Lean ManufacturingTPS Benchmarking

95% Cost Reduction: That’s Kaikaku

Avatar photo By Jon Miller Updated on July 1st, 2021

According to a June 17, 2005 article in the Financial Times, Toyota plans to cut the cost of hydrogen powered fuel cell vehicles by from $1,000,000 to $50,000 by 2015. That is a 95% cost reduction, in 10 years.

The Lean manufacturing efforts of most companies would be considered successful with an annual 10% cost reduction each year over 10 years. Yet over 10 years 34% of the original cost still remains. Considering factors like inflation, price erosion, and competitors with very different cost structures this may not be enough to survive.

As the number (cost) that is getting reduced is smaller, the percentage of reduction must be bigger to cut it by 50%, not to mention 95%. Toyota would have to cut the cost by more than 26% each year in order to achieve 95% in 10 years (100 > 74 > 54 > 40 > 30 > 22 > 16 > 12 > 9 > 6.6 > 5). Of course reducing cost of the hydrogen fuel cell car is different from doing continuous kaizen on a mature product, but it demonstrates how challenging this is.

Toyota and several other Japanese firms have long had a “cost half” strategy. This is often the part of the Lean manufacturing thinking that most Western companies are missing. While Toyota is great at relentlessly doing kaizen to take out waste, this can take a long time especially when you are fairly Lean already (as Toyota certainly is).

The “cost half” idea is that you must have a goal of zero inventory, zero defects, zero breakdowns, and double the output in the existing space, etc. in order to cut costs by 50%. This type of thinking also forces you to go beyond the Gemba and the direct costs found in the factory and consider the end-to-end costs. These can include variable costs such as purchased parts cost, vendor operations cost, energy cost, logistics cost, and also fixed costs such as overhead and depreciation.
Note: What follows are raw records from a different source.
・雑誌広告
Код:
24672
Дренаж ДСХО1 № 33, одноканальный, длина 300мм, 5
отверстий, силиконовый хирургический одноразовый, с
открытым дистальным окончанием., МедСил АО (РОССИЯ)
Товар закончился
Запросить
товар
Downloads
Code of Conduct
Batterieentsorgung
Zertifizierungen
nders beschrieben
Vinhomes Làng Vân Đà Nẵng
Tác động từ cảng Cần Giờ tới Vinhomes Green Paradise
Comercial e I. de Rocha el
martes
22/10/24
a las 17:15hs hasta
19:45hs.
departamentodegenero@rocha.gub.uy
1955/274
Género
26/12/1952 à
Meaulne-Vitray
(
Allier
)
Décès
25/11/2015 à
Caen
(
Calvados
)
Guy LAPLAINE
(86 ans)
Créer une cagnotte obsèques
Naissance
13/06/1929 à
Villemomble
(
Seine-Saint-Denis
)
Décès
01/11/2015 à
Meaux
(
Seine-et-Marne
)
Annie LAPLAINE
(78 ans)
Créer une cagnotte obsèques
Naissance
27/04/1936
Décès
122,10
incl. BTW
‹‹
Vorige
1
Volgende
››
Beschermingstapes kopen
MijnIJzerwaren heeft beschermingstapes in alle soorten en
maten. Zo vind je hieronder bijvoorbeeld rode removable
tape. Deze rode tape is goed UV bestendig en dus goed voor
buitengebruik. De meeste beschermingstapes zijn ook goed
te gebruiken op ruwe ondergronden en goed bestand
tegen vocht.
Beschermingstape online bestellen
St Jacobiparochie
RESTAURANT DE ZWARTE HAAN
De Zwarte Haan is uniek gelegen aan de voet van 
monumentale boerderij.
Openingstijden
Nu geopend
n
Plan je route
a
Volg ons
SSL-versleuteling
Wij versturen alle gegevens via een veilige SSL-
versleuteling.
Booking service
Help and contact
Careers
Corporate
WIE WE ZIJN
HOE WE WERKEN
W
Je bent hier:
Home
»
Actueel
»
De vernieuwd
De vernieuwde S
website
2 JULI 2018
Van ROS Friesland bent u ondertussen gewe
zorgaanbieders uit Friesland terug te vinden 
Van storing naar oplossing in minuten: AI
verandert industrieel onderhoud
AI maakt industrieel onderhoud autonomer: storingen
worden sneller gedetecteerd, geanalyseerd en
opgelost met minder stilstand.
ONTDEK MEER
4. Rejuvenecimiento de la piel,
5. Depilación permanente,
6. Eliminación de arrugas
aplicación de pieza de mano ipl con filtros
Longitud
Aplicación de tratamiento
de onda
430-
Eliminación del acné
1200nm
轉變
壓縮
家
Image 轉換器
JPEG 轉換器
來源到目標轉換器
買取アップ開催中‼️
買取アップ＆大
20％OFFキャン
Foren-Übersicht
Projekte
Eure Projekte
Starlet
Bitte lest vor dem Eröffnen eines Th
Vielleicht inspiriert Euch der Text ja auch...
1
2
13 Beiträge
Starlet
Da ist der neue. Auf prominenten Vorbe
Each of these areas will require a series of Lean tools and Lean behaviors to make them possible, and this will help focus the kaizen activity in order to achieve “cost half”. The key point is that it forces you to reconsider everything. You have to look at the forest, then the trees, then down to the roots.

At a post-conference dinner several years ago in Seattle Dr. Jim Womack told the story of when he first visited Boeing with the late Yoshiki Iwata, then President of Shingijutsu Co. Ltd. They were sitting in a board room with a group of Boeing executives in the early stages of discussion about starting Lean at Boeing. The interpreter had to leave for a few minutes.

Unable to converse without an interpreter, the room was quiet until Mr. Iwata broke the silence by pounding the table and saying “Cost half! Space half! Inventory half!” That was of course a bit of theater, but underlying is a genuine sentiment that Mr. Iwata felt Boeing needed radical improvement (Kaikaku).

Cost half is actually easier than 10% cost reduction. It is another one of those counter-intuitive things about Lean. If the goal is bigger, there are fewer ‘sacred cows’. You have more management attention and support for achieving the goal. I can’t say whether 95% reduction is easier than cost half. Let痴 see in 10 years.